-- EXTRACT PROVIDED follows --

Against this backdrop of taking teachers’ broader moral role into account in the construction of the course, a number of lecturers also decided to become more directly involved in the local community where the university was based. This was felt to be especially important for the citizenship course, where community action was an explicit feature of the curriculum. The university’s teacher education department signed up as a member institution of a local community organising network, Shoreditch Citizens. The following paragraphs outline the broad tradition of community organising before saying something about the particular appeal of this local group.

2.2. Connecting the Course to Community Organising Networks

Saul Alinsky developed his model of community organising primarily in Chicago during the 1930s. Alinksy’s model has been influential in the development of community organising in the United States, with his training institute, the Industrial Areas Foundation (IAF), becoming one of the key organising networks in the US [13] (p. 16). Alinsky’s model of community organisation is based on attempting to empower working-class people, through developing their collective capacity to effect change. This is achieved through the building of “People’s Organisations”; essentially networks of local and faith-based groups that respond to common issues through varying forms of action.

-- EXTRACT PROVIDED concluded --
-- INFORMATION GIVEN follows --

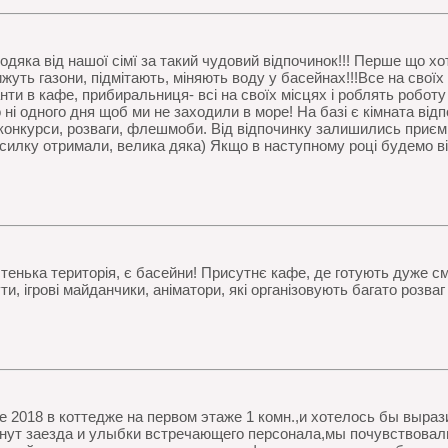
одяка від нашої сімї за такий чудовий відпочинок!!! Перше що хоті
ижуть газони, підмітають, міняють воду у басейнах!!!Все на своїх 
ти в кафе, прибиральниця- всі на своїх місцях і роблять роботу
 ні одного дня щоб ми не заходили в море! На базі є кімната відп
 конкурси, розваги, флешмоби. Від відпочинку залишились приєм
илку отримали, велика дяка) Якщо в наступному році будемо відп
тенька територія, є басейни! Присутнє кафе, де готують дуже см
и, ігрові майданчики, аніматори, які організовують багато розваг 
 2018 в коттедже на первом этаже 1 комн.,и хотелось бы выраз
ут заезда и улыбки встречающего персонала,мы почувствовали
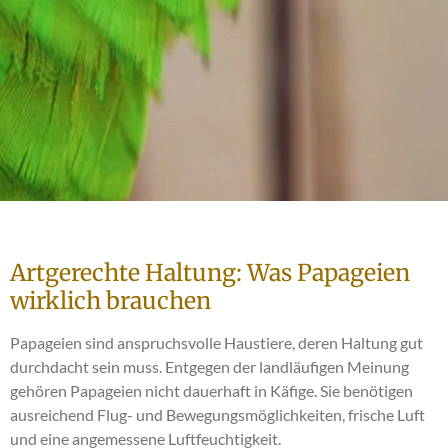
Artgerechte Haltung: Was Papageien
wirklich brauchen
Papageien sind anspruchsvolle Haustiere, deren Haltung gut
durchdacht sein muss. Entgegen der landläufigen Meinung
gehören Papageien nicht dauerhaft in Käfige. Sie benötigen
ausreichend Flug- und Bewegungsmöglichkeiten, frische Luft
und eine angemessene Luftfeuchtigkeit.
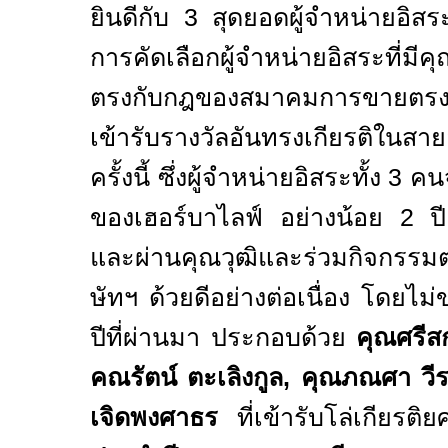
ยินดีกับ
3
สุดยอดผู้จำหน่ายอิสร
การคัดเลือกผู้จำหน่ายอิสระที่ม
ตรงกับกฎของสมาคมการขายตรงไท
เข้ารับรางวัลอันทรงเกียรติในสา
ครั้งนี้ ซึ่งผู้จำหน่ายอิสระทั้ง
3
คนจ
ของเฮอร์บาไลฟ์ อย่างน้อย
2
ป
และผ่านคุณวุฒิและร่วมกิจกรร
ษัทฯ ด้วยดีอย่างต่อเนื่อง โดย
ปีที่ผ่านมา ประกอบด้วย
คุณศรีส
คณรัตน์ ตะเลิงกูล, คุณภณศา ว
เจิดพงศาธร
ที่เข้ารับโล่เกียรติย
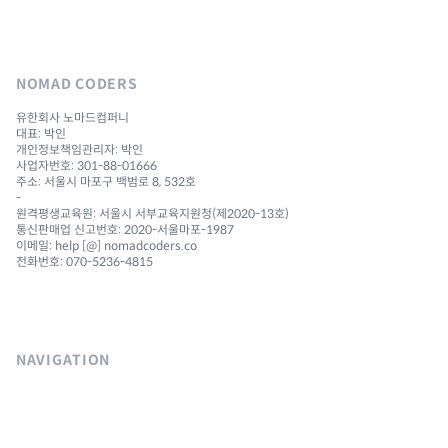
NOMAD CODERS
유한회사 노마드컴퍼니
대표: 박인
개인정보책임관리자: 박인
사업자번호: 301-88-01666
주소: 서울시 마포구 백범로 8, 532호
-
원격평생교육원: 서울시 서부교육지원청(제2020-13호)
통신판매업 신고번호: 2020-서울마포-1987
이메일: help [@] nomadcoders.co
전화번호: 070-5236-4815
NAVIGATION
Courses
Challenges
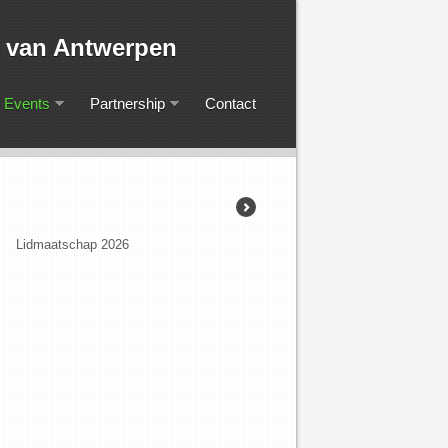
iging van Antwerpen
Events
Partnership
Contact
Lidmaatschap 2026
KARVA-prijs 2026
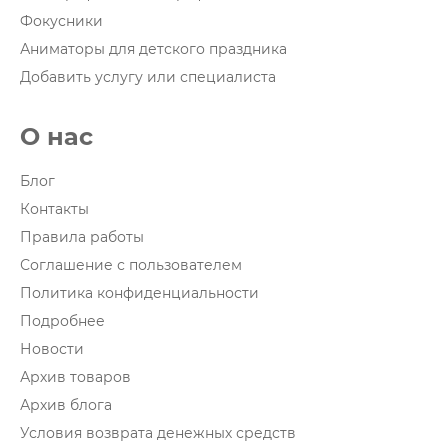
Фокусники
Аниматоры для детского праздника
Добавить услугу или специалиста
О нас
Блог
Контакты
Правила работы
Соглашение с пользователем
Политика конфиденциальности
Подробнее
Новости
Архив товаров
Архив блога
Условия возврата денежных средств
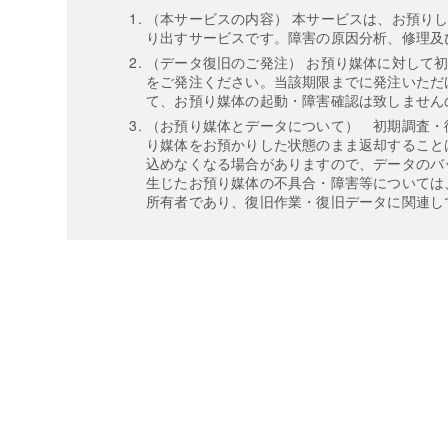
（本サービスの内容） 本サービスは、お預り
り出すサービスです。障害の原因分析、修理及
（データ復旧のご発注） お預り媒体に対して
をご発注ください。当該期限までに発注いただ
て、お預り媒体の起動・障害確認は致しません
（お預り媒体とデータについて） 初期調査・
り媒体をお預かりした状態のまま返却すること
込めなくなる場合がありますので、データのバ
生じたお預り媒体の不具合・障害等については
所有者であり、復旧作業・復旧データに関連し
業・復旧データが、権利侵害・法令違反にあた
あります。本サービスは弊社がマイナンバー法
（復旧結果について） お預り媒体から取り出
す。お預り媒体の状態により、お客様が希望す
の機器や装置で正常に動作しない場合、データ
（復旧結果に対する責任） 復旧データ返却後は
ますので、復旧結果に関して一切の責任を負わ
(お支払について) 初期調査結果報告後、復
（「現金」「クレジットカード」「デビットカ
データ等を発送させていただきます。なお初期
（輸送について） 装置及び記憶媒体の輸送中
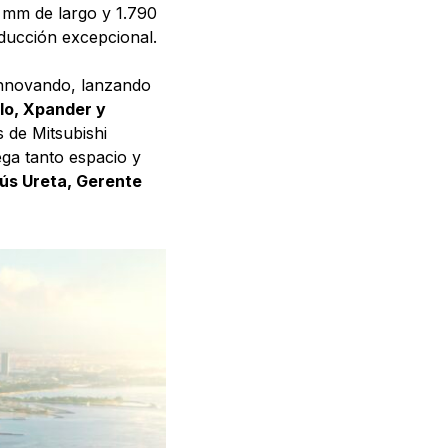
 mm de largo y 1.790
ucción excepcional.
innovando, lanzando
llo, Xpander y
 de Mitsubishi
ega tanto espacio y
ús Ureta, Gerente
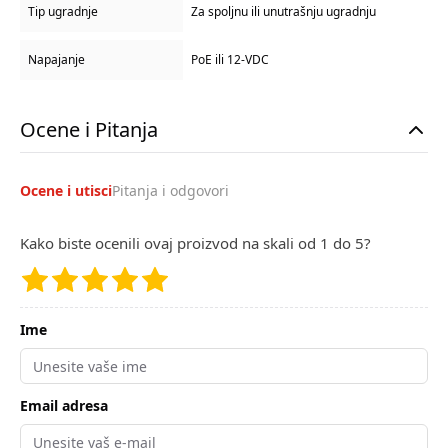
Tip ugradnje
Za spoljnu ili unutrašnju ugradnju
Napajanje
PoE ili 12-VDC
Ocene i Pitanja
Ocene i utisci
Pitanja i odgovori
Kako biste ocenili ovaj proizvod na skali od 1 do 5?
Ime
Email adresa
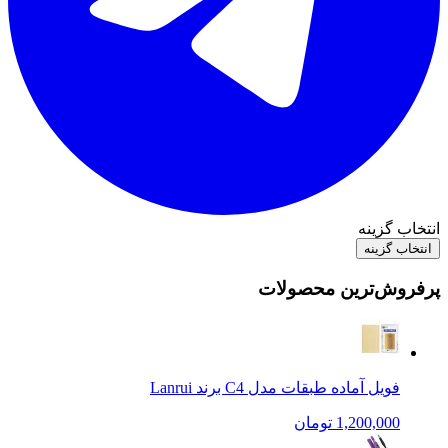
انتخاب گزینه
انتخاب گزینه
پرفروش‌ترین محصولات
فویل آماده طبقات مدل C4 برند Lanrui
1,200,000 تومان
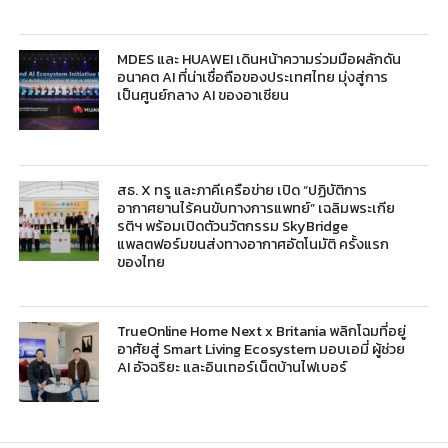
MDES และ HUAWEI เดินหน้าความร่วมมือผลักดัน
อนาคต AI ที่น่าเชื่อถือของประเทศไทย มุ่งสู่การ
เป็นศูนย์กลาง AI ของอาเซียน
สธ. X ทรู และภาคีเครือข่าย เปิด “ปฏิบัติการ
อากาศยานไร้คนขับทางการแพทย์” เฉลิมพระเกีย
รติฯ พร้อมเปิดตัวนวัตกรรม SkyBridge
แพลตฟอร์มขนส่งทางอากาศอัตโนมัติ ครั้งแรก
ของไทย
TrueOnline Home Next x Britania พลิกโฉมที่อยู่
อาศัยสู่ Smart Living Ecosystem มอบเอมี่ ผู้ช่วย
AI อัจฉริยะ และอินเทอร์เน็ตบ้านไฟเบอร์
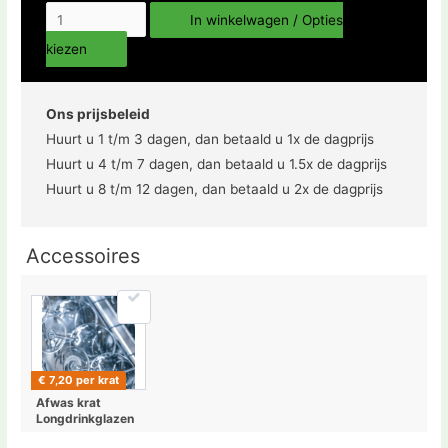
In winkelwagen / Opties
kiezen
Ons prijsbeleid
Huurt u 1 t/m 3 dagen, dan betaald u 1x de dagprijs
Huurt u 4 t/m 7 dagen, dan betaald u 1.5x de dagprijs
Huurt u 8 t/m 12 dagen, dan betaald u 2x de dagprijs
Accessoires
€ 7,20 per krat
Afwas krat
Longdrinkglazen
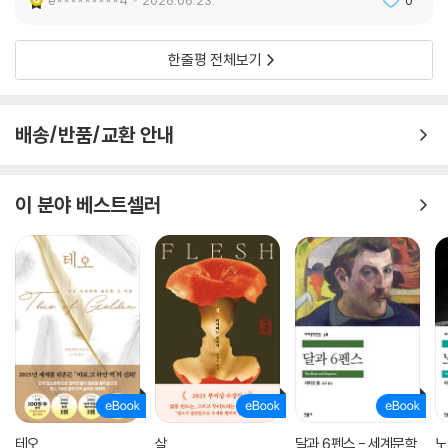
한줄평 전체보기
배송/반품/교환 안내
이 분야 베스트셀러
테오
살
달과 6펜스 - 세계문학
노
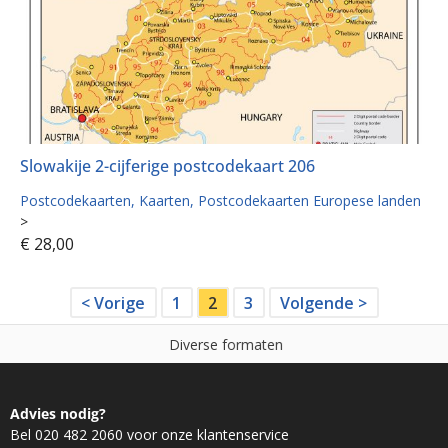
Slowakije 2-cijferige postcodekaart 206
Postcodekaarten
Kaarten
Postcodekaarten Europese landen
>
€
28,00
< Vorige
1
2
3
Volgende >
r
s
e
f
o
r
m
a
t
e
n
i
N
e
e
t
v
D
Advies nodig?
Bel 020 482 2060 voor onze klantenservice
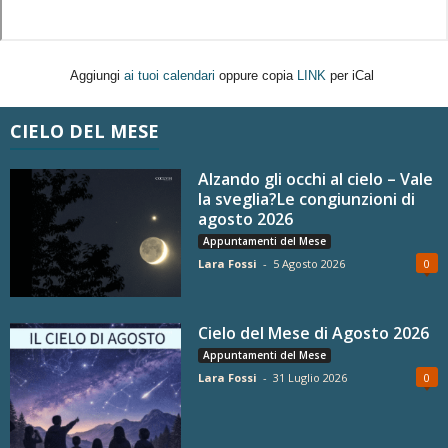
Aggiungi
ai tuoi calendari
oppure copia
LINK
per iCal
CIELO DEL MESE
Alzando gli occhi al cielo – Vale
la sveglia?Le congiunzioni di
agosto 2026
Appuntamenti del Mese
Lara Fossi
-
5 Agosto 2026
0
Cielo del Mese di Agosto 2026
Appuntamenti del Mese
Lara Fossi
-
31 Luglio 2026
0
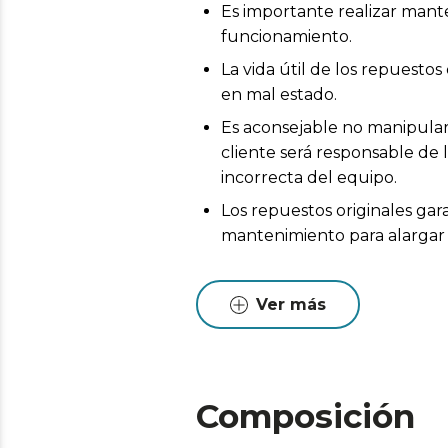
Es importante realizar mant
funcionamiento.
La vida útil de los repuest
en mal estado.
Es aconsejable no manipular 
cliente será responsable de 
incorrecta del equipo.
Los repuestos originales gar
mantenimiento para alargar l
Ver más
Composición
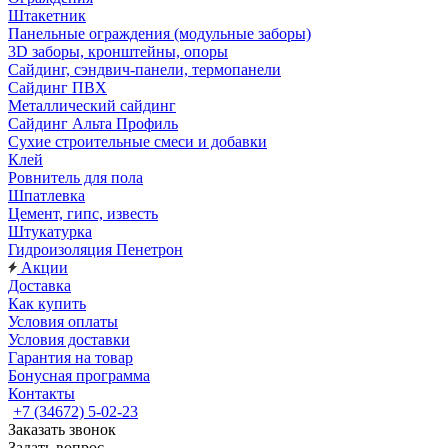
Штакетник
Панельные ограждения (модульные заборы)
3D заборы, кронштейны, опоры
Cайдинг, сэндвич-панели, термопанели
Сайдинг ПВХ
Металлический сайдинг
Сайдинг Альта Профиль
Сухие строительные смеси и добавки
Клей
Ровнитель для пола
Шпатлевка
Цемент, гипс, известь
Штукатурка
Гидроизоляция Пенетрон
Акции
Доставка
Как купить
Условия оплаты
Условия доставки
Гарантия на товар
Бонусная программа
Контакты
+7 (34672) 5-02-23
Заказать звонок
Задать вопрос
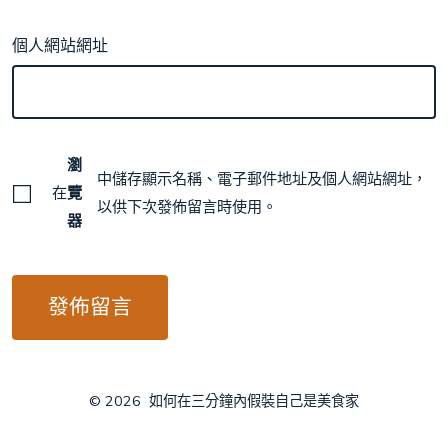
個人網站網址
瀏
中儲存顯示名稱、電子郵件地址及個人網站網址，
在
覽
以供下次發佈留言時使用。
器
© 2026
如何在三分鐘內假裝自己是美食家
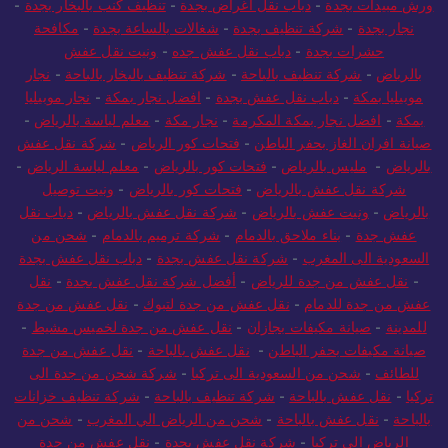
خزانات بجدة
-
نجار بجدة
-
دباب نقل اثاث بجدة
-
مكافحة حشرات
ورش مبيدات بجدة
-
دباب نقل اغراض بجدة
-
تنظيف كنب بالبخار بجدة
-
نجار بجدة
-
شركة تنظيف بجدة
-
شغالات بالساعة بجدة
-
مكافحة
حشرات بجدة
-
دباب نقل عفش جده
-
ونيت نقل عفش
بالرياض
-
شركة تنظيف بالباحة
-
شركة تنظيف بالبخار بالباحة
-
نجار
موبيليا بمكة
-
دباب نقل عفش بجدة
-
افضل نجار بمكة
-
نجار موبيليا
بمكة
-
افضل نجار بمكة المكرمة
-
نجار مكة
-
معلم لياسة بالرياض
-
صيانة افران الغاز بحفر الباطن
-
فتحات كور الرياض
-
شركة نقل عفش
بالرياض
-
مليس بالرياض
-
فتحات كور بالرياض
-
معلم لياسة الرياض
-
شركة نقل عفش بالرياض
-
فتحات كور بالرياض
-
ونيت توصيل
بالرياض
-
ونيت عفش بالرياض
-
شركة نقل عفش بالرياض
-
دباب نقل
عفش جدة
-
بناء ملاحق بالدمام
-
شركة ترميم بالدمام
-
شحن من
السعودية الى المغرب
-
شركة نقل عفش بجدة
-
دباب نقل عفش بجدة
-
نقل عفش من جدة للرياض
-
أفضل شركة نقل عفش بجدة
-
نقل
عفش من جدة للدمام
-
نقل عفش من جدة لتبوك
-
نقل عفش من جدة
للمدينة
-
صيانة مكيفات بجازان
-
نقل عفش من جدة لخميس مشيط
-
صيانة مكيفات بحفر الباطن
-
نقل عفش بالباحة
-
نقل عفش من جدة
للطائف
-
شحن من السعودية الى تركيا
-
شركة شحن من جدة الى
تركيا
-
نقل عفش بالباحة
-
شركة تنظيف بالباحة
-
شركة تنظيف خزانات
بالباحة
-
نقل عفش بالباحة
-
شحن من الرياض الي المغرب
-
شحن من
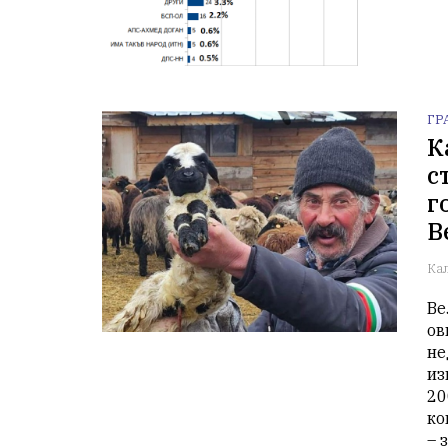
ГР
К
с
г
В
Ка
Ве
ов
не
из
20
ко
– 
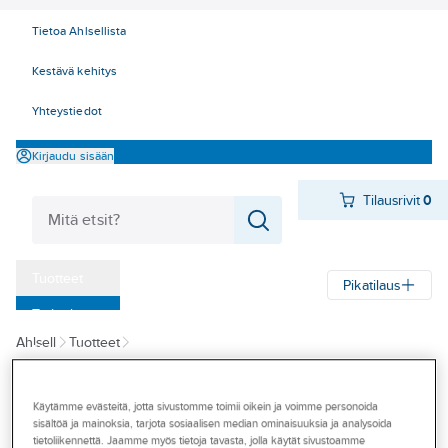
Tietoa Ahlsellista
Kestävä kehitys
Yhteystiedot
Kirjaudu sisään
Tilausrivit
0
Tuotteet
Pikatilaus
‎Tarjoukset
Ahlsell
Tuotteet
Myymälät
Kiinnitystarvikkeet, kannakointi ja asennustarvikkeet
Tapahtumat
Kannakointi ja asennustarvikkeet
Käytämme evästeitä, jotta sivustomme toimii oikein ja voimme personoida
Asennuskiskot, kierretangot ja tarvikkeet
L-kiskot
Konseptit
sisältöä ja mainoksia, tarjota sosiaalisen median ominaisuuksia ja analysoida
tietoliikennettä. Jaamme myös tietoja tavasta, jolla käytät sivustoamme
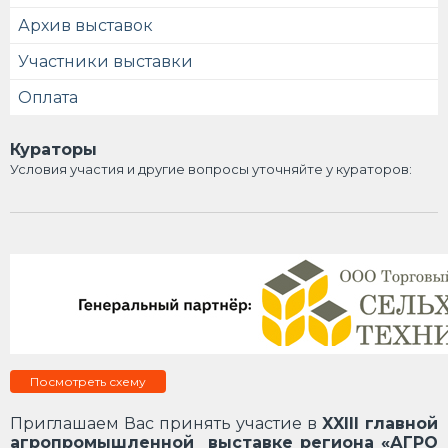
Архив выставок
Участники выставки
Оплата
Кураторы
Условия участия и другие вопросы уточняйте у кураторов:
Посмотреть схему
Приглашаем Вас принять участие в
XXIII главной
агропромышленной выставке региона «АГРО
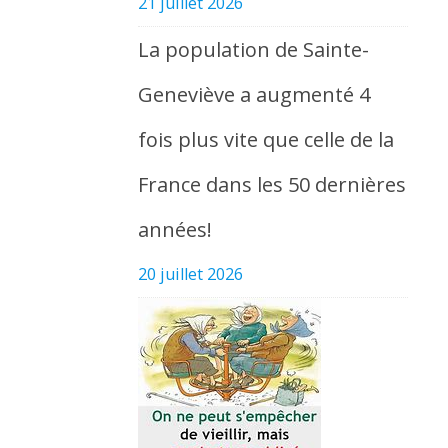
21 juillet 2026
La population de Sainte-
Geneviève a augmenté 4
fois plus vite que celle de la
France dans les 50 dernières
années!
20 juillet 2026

-- INFORMATION GIVEN concluded --

[WHAT TO DO]
(a) In the extract on community organising, which local organising network did the university's teacher education department join as a member institution?
(b) From the saved entries, copy out the stretch from the line containing "Архив выставок" through the line containing "агропромышленной выставке региона", without changing anything.
The text and the saved entries are unrelated to each other.

[RESPONSES FOR EACH TASK]
(a) Shoreditch Citizens

(b)
Архив выставок
Участники выставки
Оплата
Кураторы
Условия участия и другие вопросы уточняйте у кураторов:
Посмотреть схему
Приглашаем Вас принять участие в
XXIII главной
агропромышленной выставке региона «АГРО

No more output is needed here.